会場は最高の盛り上がりを見せた。あまりの歓声に耳を押さえたくなるほどだ。圧倒されすぎて、そんなことは出来ないが。
にしても、パレードの前にユカリが手に持たされていたあの巨大な槍が、ゴーレム撃破の決め手だったとは……。
って、違った。
そんなわけはない。ユカリは武器は使っていない。ただの飛び蹴りを放ったのだ。いわばユカリ本人が武器。
あれを『光の槍』と言っているのは、象徴があった方が分かりやすいからだろう。
しかし、槍か。俺はむしろ『光の矢』だと思ったけど……。
歓声の中、ケイ大臣が王様に何か耳打ちしている。同時にシロガネもユカリのそばに近づき何かを指示しているようだ。まあ、それを聞いているのはスラ子なのだが。

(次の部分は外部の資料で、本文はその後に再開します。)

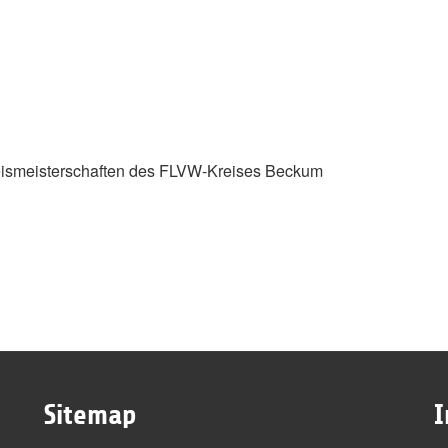
reismeisterschaften des FLVW-Kreises Beckum
Sitemap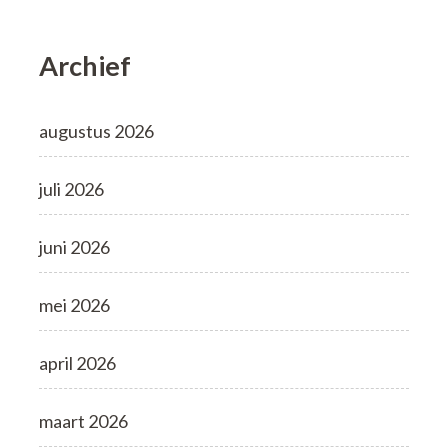
Archief
augustus 2026
juli 2026
juni 2026
mei 2026
april 2026
maart 2026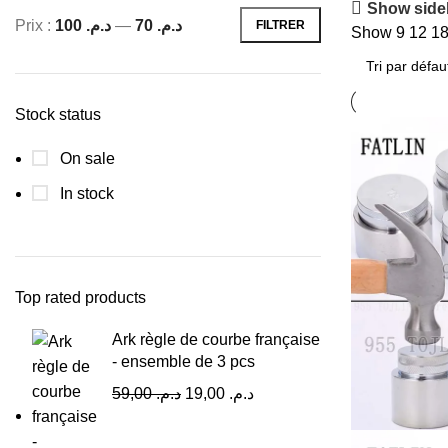
Show side
Prix :
د.م. 100
—
د.م. 70
FILTRER
Show
9
12
1
Stock status
On sale
In stock
Top rated products
Ark règle de courbe française
- ensemble de 3 pcs
59,00
د.م.
19,00
د.م.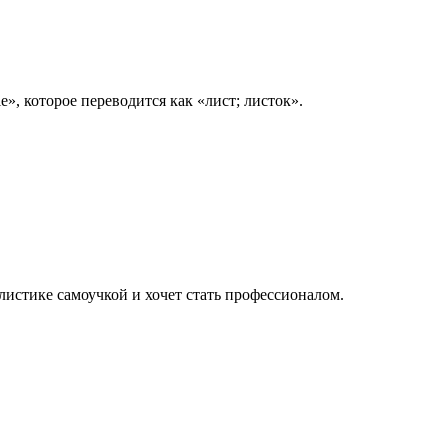
e», которое переводится как «лист; листок».
листике самоучкой и хочет стать профессионалом.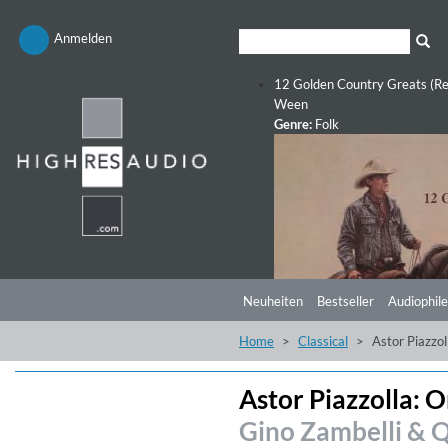
Anmelden
12 Golden Country Greats (Re
Ween
Genre:
Folk
Neuheiten
Bestseller
Audiophile
Home
Classical
Astor Piazzol
Astor Piazzolla: 
Gino Zambelli & Q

指示を聞いたユカリ……を操っているスラ子は、槍を掲げるのを止め、王様の方へ向き直った。そして、おもむろに跪く。
「マドセン王より預かりしこの『光の槍』、ここにお返し申し上げます。」
そう言って恭しく槍を差し出す。
王も両手でそれを受け取る。
武器を返す儀式という感じ。
武器の授与の儀式というのはなじみがあるが。逆でもまあ、絵になるな。
「我らの国は、我らの王が守ってくださる。王を称えよ!」
轟くような歓声。
王様はかなり重そうに槍を持つ。さすがに頭上に掲げることは出来ないらしく、観衆へは、空いている方の手を振り、声援にこたえた。